Nous avons donc fixé au bâti, 2 nouvelles parois trouées pour faire passer les fils plus haut afin que les obstacles puissent passer en dessous, et noué le fil des deux côtés de la voiture.

Conclusion
Après plus de 100 heures de travail, nous sommes très heureux d’avoir pu rendre notre projet fonctionnel. Nous avons tous les 3 aimé réaliser ce projet qui est notre première expérience du monde de l’ingénierie. Nous avons aussi découvert une face cachée du métier, pas forcément mise en valeur mais qui n’est pas des moindres : mener à bien un projet complexe avec un budget assez restreint. Bien que des solutions simples existaient pour répondre à nos attentes, nous avons dû repenser des éléments de notre objet pour ne pas dépasser le budget qui nous était attribué. Nous également avons pu mettre en pratique un grand nombre de connaissances acquises lors de nos 2 années de PeiP qui ne paraissaient pas forcément concrètes au départ. Enfin, ce projet a mis en valeur les désaccords auxquels nous avons pu faire face. Cela nous a permis de nous rendre compte de la résilience et de la pédagogie nécessaires pour faire valoir son point de vue auprès des autres membres de l’équipe et de trouver une solution commune.

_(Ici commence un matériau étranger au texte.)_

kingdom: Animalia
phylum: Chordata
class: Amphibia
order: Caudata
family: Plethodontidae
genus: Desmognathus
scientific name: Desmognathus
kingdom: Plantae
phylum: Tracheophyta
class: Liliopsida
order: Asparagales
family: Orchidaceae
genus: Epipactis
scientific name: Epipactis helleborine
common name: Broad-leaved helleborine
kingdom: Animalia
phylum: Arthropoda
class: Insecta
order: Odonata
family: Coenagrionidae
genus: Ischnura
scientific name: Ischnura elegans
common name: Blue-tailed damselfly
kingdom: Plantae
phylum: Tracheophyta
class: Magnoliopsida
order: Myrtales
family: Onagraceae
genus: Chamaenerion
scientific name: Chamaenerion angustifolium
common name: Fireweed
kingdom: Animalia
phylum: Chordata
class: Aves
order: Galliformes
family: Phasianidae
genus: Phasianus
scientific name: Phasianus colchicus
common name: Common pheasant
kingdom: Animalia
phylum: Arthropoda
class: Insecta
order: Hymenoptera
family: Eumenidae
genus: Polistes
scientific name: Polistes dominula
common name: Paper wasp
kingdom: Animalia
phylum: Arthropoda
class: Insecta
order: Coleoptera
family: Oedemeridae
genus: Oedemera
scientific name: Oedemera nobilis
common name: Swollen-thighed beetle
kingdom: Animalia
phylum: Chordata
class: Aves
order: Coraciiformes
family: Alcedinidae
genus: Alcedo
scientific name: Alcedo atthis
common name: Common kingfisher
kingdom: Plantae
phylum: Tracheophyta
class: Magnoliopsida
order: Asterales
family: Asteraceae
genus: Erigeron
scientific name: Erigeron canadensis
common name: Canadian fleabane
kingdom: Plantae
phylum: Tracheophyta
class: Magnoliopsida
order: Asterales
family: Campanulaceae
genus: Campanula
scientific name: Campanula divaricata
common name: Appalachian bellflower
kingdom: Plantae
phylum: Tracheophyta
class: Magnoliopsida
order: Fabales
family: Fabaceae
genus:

Pour finir ce blog, nous voulions tout particulièrement remercier Maxime KACHIT, notre tuteur de projet ainsi que Boris RAYER, responsable du Fablab, qui nous ont beaucoup aidé et permis de mener à bien ce projet.
Nous espérons que ce blog vous aura plu et donné envie, vous aussi, de vous lancer dans un beau projet comme le nôtre.